The New York Times reports that Obama may appoint former Senator George J. Mitchell as his Middle East peace negotiator. Of Lebanese and Irish descent and raised as a Maronite, Mitchell played a key role in negotiating peace in Northern Ireland. His experience in bringing the Irish Republican Army and Protestant militias to the negotiating table would serve him in good stand in the Middle East where closing the divide between Palestinian factions and bringing Hamas in from the cold are prerequisites for any peace effort to have a fighting chance of success. Mitchell may have the credibility to gain a degree of Palestinian trust as well as Israeli respect.
In the waning days of the Clinton administration, Mitchell, headed The Mitchell Commision, established in 2000 at a summit in Sharm el Sheikh during a meeting of president Bill Clinton and Middle Eastern leaders as a fact finding mission. The five-member commission headed by Mitchell included European Union foreign policy chief Javier Solana, former Turkish President Suleyman Demirel; and Norwegian Foreign Minister Thobjoern Jagland. The report called for a freeze on Israeli settlements, a halt to the use of lethal force against Palestinian demonstrators and a halt to punitive measures against the population in the West Bank and Gaza and a Palestinian crackdown in terrorism. The reported was noted for its noted neutralism in discussing Palestinian violence and Israel's attempt to stymie it.
If appointed, Mitchell is likely to be seen by Palestinians as more sensitive to their aspirations and by Israelis as tough but honest negotiator. Mitchell's appointment would signal that Obama is going to free himself of the exclusive relationship that we've had with the Israelis. This is the clearest indication to me that they're trying to inject more balance into the Israeli-U.S. relationship," Aaron David Miller, a public policy analyst at the Woodrow Wilson International Center and former Middle East negotiator told The New York Times.
Mitchell's appointment could well signal change without immediately alienating Israel, spoiled for the last eight years by the uncritical support of the Bush administration. Mitchell "is a prominent symbol of 'evenhandedness,' but he is not regarded as hostile to Israel. As a Senator, he had many supporters in the pro-Israel community, and he generally favored legislation important to the U.S.-Israel relationship. He has many friends among Israel's leaders, and in the American pro-Israel community, says former senior American Israel Public Affairs Committee (AIPAC) official Steve Rosen on his Obama Mideast Watch blog.
Mitchell will need that appreciation if Israeli polls prove correct that Likud leader Binjami Nethanyahu is the frontrunner in the upcoming February 10 Israeli election.
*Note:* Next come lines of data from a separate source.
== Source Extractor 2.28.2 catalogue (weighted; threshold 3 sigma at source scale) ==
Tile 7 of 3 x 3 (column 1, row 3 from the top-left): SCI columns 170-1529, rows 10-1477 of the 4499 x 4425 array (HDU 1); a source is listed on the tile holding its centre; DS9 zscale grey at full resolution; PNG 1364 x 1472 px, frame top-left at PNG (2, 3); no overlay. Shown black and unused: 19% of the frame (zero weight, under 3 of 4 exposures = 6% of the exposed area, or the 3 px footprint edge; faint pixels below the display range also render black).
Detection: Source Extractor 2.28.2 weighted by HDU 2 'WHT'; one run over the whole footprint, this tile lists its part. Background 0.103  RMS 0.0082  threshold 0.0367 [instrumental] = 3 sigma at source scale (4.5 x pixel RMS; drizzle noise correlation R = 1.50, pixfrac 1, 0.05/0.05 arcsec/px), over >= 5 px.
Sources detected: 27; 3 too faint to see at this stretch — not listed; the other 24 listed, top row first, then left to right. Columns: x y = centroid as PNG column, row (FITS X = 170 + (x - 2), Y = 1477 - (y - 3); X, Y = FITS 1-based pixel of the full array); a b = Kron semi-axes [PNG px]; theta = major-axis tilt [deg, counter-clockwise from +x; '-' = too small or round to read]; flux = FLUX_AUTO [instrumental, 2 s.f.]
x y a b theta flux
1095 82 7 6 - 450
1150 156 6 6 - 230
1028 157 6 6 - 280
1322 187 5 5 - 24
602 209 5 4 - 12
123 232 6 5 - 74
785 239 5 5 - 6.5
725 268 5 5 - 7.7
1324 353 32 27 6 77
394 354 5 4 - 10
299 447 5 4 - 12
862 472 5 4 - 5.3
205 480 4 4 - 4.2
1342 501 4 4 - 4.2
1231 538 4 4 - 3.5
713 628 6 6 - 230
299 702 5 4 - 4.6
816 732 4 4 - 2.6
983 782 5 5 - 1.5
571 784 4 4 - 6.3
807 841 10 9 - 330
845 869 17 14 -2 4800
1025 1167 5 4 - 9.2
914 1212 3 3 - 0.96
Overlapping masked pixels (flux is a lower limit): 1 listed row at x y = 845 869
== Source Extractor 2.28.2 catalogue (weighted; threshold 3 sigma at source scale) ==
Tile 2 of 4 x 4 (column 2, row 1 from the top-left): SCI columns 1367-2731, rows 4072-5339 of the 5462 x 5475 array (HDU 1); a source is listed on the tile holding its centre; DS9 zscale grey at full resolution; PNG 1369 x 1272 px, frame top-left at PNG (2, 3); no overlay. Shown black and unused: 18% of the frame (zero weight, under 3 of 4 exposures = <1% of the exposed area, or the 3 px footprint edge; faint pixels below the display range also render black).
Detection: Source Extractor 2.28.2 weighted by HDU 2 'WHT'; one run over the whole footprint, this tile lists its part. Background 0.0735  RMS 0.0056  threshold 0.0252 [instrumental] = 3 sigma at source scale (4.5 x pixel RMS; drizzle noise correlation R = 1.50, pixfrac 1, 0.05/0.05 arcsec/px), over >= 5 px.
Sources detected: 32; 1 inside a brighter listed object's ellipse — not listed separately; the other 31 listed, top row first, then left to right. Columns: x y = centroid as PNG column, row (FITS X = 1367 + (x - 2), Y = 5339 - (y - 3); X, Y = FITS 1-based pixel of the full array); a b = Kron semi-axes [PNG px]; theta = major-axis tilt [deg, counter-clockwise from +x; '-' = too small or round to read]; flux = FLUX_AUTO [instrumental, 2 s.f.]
Nethanyahu appears to be benefitting from the fact that Defense Minister Ehud Barak’s increased popularity in the wake of the Gaza war is at the expense of Foreign Minister Tzipi Livni’s Kadima Party. Nethanyahu is critical of the government’s decision to declare a ceasefire in Gaza while Hamas still stand over end and a halt to smuggling of arms into Gaza has not been secured.
Rosen says if Mitchell is appointed, Fred Hof of Armitage Associates, the company of former senior State Department official Richard L. Armitage, would be likely to play an important role. Hof is credited with drafting much of the Mitchell. Report.